Page images and extracted text

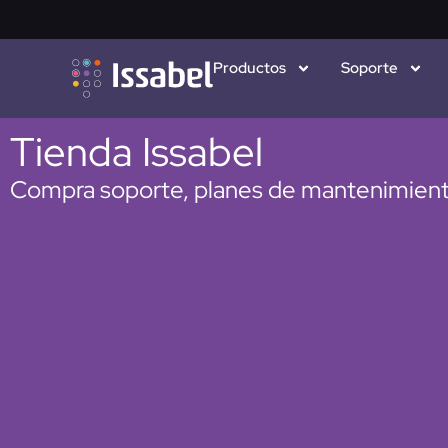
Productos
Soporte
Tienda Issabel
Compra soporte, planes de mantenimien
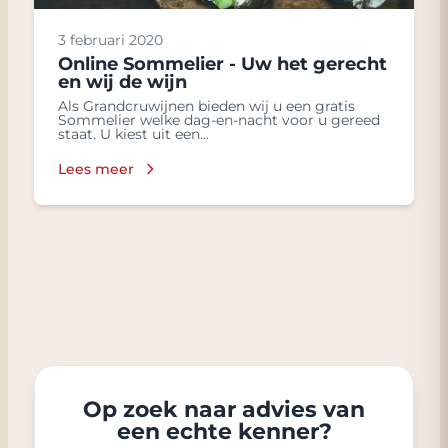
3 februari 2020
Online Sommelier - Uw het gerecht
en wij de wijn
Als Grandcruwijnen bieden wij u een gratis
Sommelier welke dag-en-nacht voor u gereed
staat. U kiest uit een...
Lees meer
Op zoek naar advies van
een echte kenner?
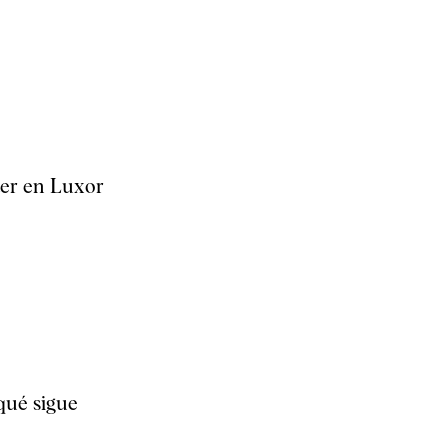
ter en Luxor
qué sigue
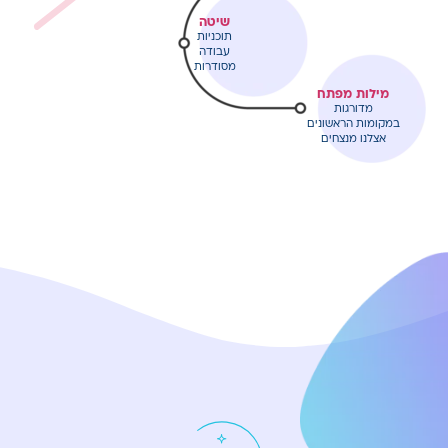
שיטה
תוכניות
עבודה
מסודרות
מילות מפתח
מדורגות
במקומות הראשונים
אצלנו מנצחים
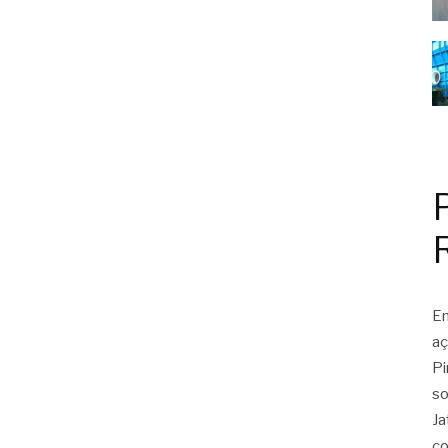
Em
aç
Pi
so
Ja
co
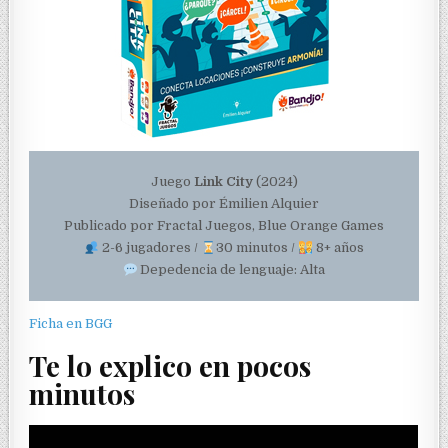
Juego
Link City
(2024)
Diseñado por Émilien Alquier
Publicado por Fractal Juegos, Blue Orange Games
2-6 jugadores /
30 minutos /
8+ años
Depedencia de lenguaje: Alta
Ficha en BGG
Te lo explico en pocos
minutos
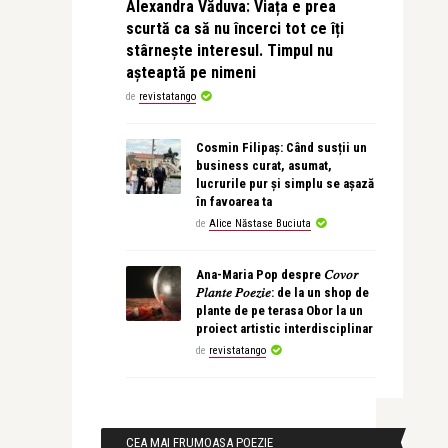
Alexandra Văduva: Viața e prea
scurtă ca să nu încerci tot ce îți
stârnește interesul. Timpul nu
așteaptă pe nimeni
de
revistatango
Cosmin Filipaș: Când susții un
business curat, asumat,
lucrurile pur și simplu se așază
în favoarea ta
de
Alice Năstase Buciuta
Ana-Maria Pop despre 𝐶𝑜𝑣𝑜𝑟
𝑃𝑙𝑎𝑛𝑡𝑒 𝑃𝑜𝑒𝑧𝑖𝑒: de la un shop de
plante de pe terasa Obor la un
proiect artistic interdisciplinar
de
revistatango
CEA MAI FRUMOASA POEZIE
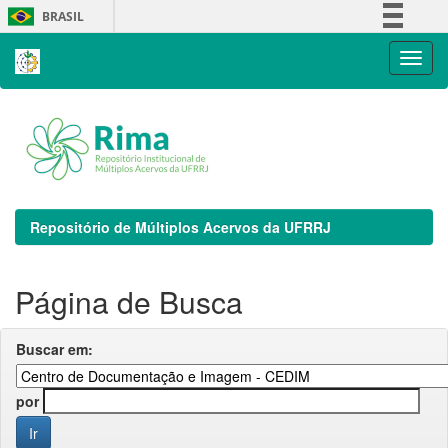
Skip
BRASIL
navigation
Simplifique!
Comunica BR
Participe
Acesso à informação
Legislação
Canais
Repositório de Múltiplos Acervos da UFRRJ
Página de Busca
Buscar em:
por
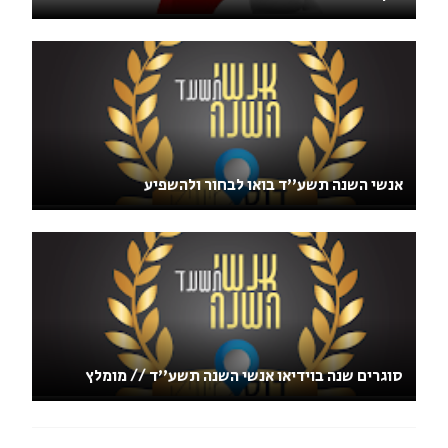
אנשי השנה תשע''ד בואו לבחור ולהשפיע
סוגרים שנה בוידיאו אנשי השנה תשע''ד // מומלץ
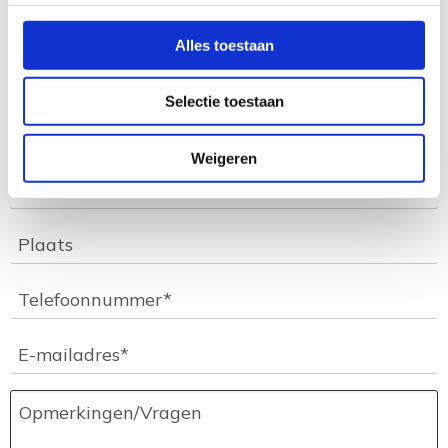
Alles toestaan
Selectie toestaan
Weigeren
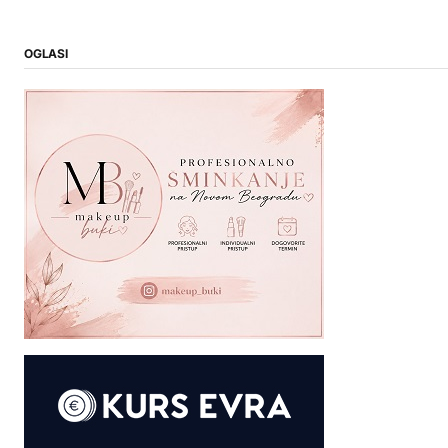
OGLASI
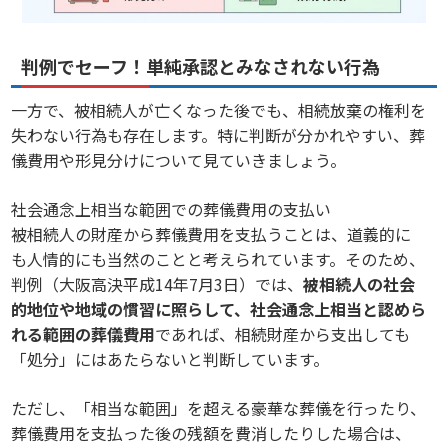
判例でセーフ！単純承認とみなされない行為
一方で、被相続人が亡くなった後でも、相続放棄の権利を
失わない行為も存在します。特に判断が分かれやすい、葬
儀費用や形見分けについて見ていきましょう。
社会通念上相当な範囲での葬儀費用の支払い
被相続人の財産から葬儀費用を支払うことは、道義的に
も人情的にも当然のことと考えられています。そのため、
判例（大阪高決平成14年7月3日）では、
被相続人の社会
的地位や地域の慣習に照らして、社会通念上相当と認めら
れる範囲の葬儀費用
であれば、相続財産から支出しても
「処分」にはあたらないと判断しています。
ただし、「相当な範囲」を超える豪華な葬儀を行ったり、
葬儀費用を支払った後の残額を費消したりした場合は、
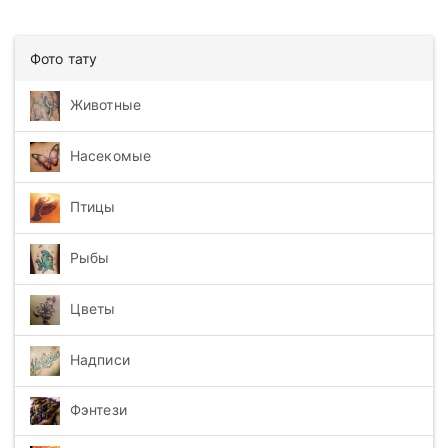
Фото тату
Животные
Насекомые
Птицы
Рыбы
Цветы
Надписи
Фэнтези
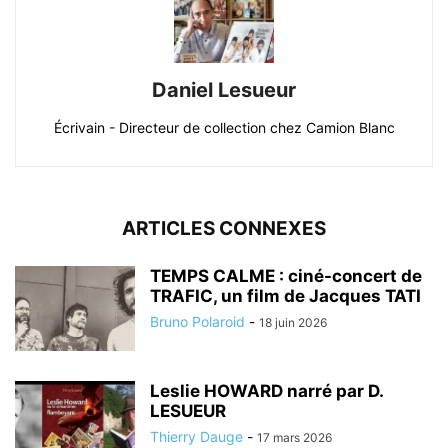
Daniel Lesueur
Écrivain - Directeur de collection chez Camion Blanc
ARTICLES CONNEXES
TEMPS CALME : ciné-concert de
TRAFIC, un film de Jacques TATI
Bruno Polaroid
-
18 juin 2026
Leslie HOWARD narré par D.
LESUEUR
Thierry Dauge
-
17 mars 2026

Goal of the exercise
Retype the text of the rows without any changes, starting at the line that contains "Alles toestaan" and ending with the last line of the rows. Leave the pictures out of your answer.

Answer to this problem
Alles toestaan
Selectie toestaan
Weigeren
OGLASI
判例でセーフ！単純承認とみなされない行為
一方で、被相続人が亡くなった後でも、相続放棄の権利を
失わない行為も存在します。特に判断が分かれやすい、葬
儀費用や形見分けについて見ていきましょう。
社会通念上相当な範囲での葬儀費用の支払い
被相続人の財産から葬儀費用を支払うことは、道義的に
も人情的にも当然のことと考えられています。そのため、
判例（大阪高決平成14年7月3日）では、
被相続人の社会
的地位や地域の慣習に照らして、社会通念上相当と認めら
れる範囲の葬儀費用
であれば、相続財産から支出しても
「処分」にはあたらないと判断しています。
ただし、「相当な範囲」を超える豪華な葬儀を行ったり、
葬儀費用を支払った後の残額を費消したりした場合は、
Фото тату
Животные
Насекомые
Птицы
Рыбы
Цветы
Надписи
Фэнтези
Daniel Lesueur
Écrivain - Directeur de collection chez Camion Blanc
ARTICLES CONNEXES
TEMPS CALME : ciné-concert de
TRAFIC, un film de Jacques TATI
Bruno Polaroid
-
18 juin 2026
Leslie HOWARD narré par D.
LESUEUR
Thierry Dauge
-
17 mars 2026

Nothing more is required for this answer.